| EXERCISE DATA |
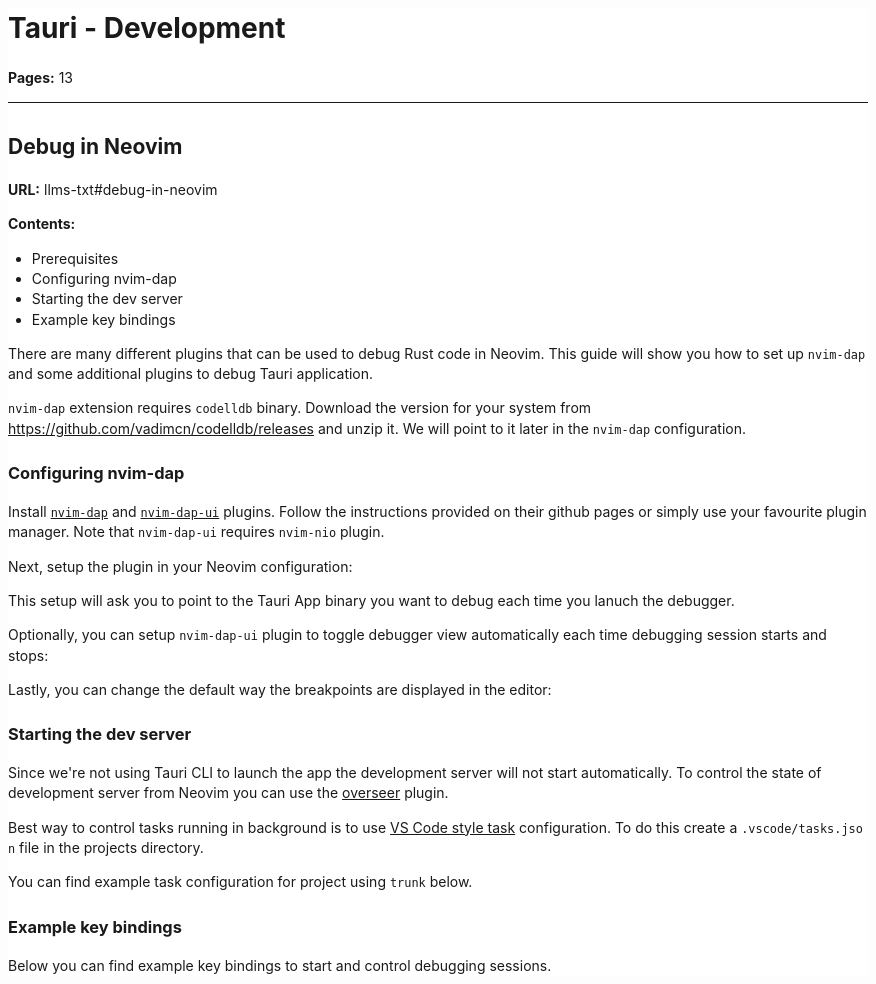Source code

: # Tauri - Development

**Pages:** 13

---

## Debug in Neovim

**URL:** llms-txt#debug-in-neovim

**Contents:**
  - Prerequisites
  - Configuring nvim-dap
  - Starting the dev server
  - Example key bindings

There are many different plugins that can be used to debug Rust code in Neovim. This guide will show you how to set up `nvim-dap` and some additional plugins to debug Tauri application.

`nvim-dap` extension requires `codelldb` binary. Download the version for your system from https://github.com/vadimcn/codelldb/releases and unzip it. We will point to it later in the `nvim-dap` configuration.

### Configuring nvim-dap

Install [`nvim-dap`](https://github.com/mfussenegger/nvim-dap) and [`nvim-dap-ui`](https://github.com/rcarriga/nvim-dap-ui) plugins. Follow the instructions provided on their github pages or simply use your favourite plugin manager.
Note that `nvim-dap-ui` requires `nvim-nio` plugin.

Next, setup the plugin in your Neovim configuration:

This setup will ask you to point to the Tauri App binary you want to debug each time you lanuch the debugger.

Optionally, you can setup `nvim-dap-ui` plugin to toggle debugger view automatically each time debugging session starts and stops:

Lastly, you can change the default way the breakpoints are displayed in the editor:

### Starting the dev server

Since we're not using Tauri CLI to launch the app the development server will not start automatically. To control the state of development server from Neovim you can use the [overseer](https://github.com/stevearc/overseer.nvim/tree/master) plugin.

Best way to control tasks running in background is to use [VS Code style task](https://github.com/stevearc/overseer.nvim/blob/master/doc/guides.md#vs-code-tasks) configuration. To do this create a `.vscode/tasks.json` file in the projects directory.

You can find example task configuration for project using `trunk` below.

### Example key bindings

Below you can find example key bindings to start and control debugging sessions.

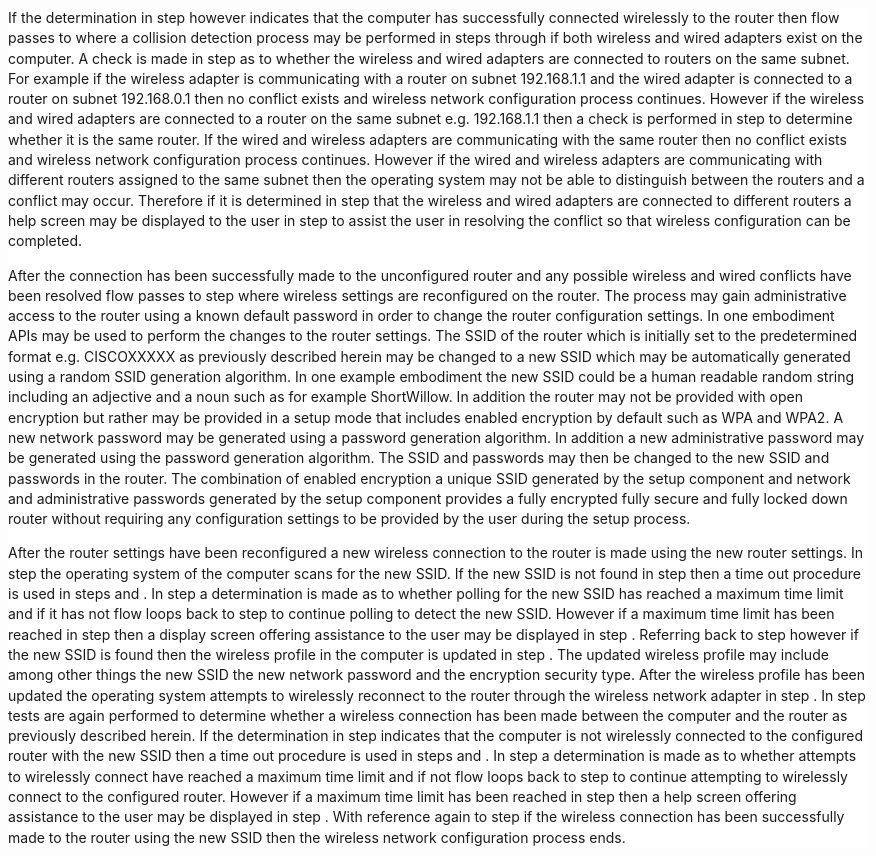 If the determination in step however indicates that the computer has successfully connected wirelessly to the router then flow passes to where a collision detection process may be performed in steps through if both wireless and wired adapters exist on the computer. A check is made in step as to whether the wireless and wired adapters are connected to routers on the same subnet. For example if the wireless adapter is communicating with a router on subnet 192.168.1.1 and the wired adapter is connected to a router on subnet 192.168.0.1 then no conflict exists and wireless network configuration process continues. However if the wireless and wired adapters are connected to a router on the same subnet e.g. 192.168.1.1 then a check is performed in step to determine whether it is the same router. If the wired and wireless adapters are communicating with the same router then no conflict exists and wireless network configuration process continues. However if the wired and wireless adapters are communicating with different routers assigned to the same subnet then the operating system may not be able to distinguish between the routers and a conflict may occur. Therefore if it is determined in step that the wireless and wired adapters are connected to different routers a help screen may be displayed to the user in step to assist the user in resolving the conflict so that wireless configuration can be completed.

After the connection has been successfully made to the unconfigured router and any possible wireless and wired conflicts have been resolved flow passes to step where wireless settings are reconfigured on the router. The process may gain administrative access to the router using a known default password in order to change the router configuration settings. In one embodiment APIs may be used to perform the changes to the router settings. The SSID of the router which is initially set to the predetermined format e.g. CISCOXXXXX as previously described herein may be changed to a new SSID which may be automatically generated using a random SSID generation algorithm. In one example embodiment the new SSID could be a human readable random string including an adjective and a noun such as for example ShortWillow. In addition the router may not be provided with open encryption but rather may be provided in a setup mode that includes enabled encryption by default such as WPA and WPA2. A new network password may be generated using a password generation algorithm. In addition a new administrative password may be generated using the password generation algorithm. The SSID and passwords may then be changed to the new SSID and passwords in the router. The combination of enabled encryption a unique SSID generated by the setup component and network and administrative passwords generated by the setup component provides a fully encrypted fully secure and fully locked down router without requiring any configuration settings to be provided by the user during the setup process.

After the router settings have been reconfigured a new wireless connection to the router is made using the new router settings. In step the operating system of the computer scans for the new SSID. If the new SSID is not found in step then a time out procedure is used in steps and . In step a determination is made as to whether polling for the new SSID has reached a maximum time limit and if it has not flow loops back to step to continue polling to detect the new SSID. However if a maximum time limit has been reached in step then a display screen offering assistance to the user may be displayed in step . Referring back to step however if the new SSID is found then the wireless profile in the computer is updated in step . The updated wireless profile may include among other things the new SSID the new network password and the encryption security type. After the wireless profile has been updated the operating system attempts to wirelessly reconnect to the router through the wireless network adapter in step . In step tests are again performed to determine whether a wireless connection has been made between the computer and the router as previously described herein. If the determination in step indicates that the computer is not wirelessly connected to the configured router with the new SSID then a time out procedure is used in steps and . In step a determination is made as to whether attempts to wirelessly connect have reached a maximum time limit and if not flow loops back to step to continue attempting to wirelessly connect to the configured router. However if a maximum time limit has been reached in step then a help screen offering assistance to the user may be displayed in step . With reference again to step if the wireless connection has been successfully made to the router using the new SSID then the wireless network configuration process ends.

| REQUIRED WORK |
Retype the lines from the line containing "### Example key bindings" to the line containing "Below you can", both included, with no changes.

| RESPONSE |
### Example key bindings

Below you can find example key bindings to start and control debugging sessions.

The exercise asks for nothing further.